Select a sunlit area for growing this sage in your flower garden. If you don't have a specific spot, go for container gardening. Preparing the garden soil is not necessary, as this plant can grow well even in poor soil. But, to ensure quick establishment and production of roots, loosen garden soil with a trowel. Select suitable, upright varieties (Filigran or Login) and choose propagation method according to your convenience. They are propagated from seeds or rooted stem cuttings.

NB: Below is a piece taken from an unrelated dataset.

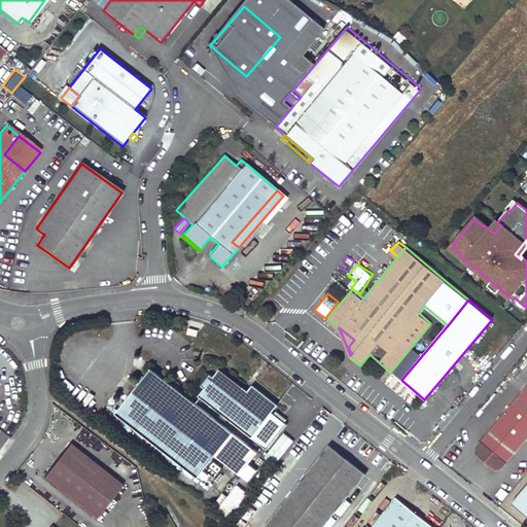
[(115,414),(198,480),(234,434),(151,369),(115,414)]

If you are a newbie, opt for the plantlets for easy growing. Make a planting hole in the garden soil, remove the plant from the original container and place it in the hole. Refill the soil in the hole and press it down lightly. Water your newly planted sage only occasionally, as it cannot tolerate wet soil. Make sure that you do not over-water this perennial plant. Adding a fertilizer is not at all required, even after it attains maturity.
Pruning of this plant should be done in the spring, or after winter is over. You can select and remove weak branches with sharp scissors, making sure that the remaining plant parts are not injured. This trimming of the older twigs promotes new growth of branches, thus giving a dense, bushy shape. Many hobbyists prefer cutting the stems to about 6 inches above ground level for renewed growth of branches. Overall, pruning prepares the plant for production of healthy blooms in mid summer.
Thus, maintaining a sage plant requires minimal effort, irrespective of whether you want it to plant indoors or outdoors. With its richly fragrant leaves and tubular flowers, this plant attracts butterflies in the garden. During the blooming period, you can make cut flowers for beautifying your room interior, or you can dry them for decoration purposes.